Kavala ist seit vier Jahren inhaftiert, ohne je verurteilt worden zu sein. Dem 64-Jährigen werden in einem Prozess in Istanbul ein Umsturzversuch im Zusammenhang mit den Gezi-Protesten sowie «politische und militärische Spionage» im Zusammenhang mit dem Putschversuch von 2016 vorgeworfen. Der türkische Präsident Recep Tayyip Erdogan greift Kavala auch immer wieder persönlich an. Kavala selbst weist die Vorwürfe strikt zurück. Die Türkei ist seit 1950 Mitglied im Europarat und hat mehr als 3500 Entscheidungen des Menschenrechtsgerichtshofes umgesetzt.

Mit der Auslösung des Verfahrens wird die Türkei nun zunächst formell über die neue Entwicklung benachrichtigt und soll bis zum 19. Januar Stellung beziehen.

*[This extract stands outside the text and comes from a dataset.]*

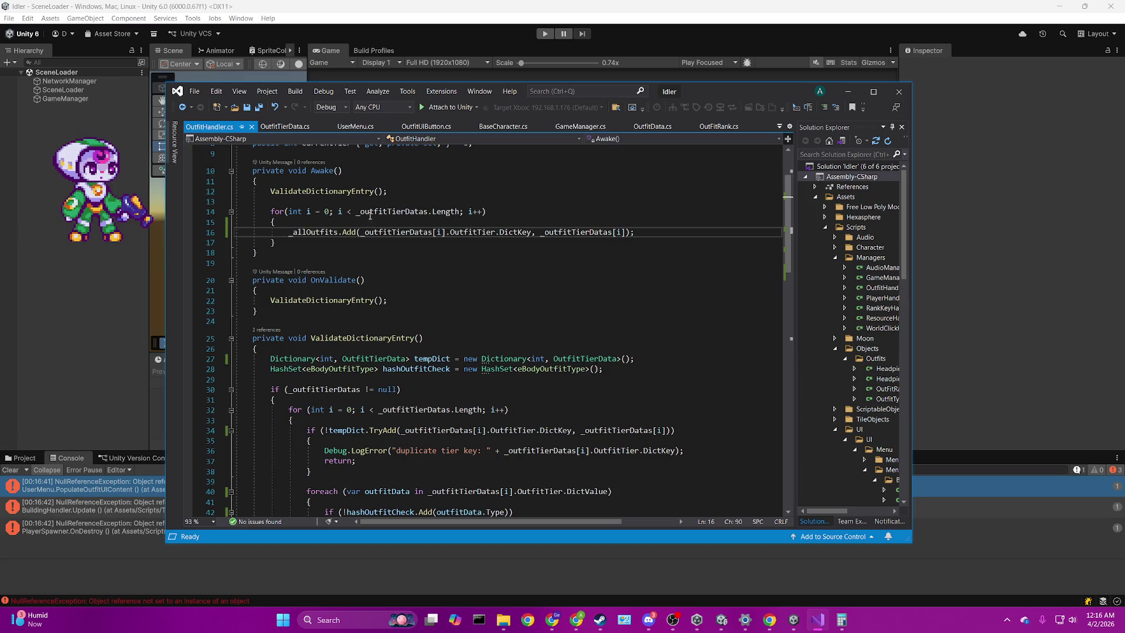
# Step: Open Scenes/GameScene in Unity and select the Handler object
pyautogui.click(22, 457)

Mit einer Zwei-Drittel-Mehrheit könnte dann das Ministerkomitee den Fall zur erneuten Prüfung an den EGMR weiterleiten. Sollte dieser die Nicht-Umsetzung des Kavala-Urteils feststellen, müsste dann der Ministerrat über weitere Schritte entscheiden - welche das wären, ist nicht festgeschrieben. In jedem Fall wäre der Weg zu einem Ausschluss der Türkei aus dem Europarat noch sehr weit.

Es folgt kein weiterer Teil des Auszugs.